Measuring your users’ satisfaction with your product is very important ― it guides your product decisions, impacts your new features and teaches you a lot.

At Soluto we recently started working on a new platform ― connecting people who need on-demand tech support of any kind to a “supporting user” (we call them “experts”), who can help them resolve any tech issue ―  think Uber for tech support. This platform fulfills two reciprocal user needs: one user uses our app to ask a question; the other user, the “expert” (someone with the right knowledge and the desire to help) uses another app to receive and respond to that question through a direct chat. Since a central feature of our product is a chat between the user and the expert, we decided that one of our first features would be a measurement of the user’s satisfaction level within a given chat session.

Our use of such measurement:

  • Monitors unsatisfied users with an open issue (after a chat support session is already taking place)
  • Prioritizes unsatisfied users in the question pool
  • Evaluates experts
  • Measures how happy users are with our platform

We started with the first use case which monitors unsatisfied users.

Predicting customer satisfaction

Flow and entities:

Message – a single message within a chat session

Label – what we actually try to predict

At the end of every chat session we ask our users: “Will you use chat again?”
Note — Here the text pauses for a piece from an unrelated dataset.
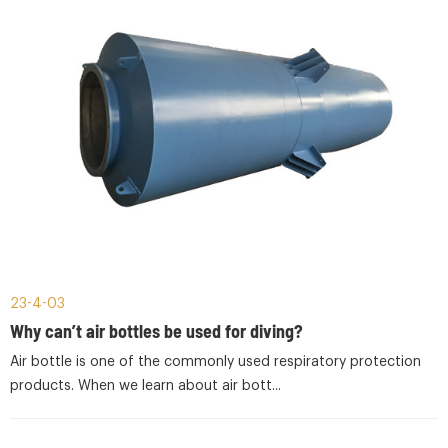
23-4-03
Why can’t air bottles be used for diving?
Air bottle is one of the commonly used respiratory protection
products. When we learn about air bott...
We decided to use this as our label, meaning our model will predict how likely it is that a user will click on the “thumbs up” button in the question above.

  • Upside – explicit feedback from the user
  • Downside – disturbing the user with a question. This also creates biased data by those who tend to answer surveys; we will address this in next iterations.

Features – data used for prediction

For this first iteration of the feature we’ve mainly used sentiment and emotion (and some other features also) in order to predict the user’s satisfaction.

Using Watson for text analysis

We extracted sentiment and emotion from every message**. This was performed by using IBM Watson. The output for every message were the following values: sentiment [-1 = bad, 1 = good], anger, sadness, fear, disgust and joy [0 = no such emotion, 1 = very high emotion]

When looking at the correlations between the above features with our label, we immediately saw some connections:

Right off the bat, there were already some interesting correlations to work with. In order to better separate users from experts, the next step was to look at these correlations for user and expert separately:

From the above correlations we understood that these can be used as features, since these both have some correlation to the label and also make sense. 🙂

Another aspect we looked at is the change of correlation of a label over the span of a chat session. The X axis in the following graph is the message sequence number  within a chat session, meaning 0 is the first message in the session, 0.5 is a message in the middle of the chat session, and so on.

This mainly showed us that user sentiment impacts their satisfaction much more towards the end of the chat session.

Simple features from messages

Some other features we used:

  • Total amount of messages
  • Average word count

An interesting finding here was that there’s a positive correlation with the total amount of messages, and a negative correlation with the average word count. In other words, users like to get attention and receive more messages, however they want these messages to be short and to the point.

We also considered some other features regarding the customer wait time for response, but those didn’t show promise for now.

Model selection

Since our problem is a classification problem, we tried a few suited classification models. We found that a simple logistic regression fits our needs while giving us a good idea of the final result.

Deploying to production

For every new message, we use IBM Watson to analyze sentiments and emotions. Aggregating these with all the previous chat messages, we created our features vector. Our prediction model is deployed using Azure MLStudio, giving us the API for predictions in real time. More about this in our next post.

Finally

The final user satisfaction prediction is then saved and updated in real time on the mobile app. Here’s what it looks like from the expert’s point of view:

Here we can see our final use of the prediction. In the pool of questions, an indication (using a smiley face) is added to every open chat session, reflecting how satisfied the customer is.

Future work

This was just our first iteration using this prediction in production. A few things are still missing:

  • Monitoring the predictions
  • Gaining a better understanding of the prediction distribution
  • Enabling an easy deployment of the new prediction models (and starting A/B testing)
  • Finding more features for the prediction, such as the level of resolution the user experienced after they asked their question
  • Considering other labels
  • Using this prediction and more data to find a pricing model for the platform

 

We hope this was useful to you. Please share your comments or questions below. 🙂

 

** For privacy reasons some information was redacted from some messages, this did not seem to impact the results.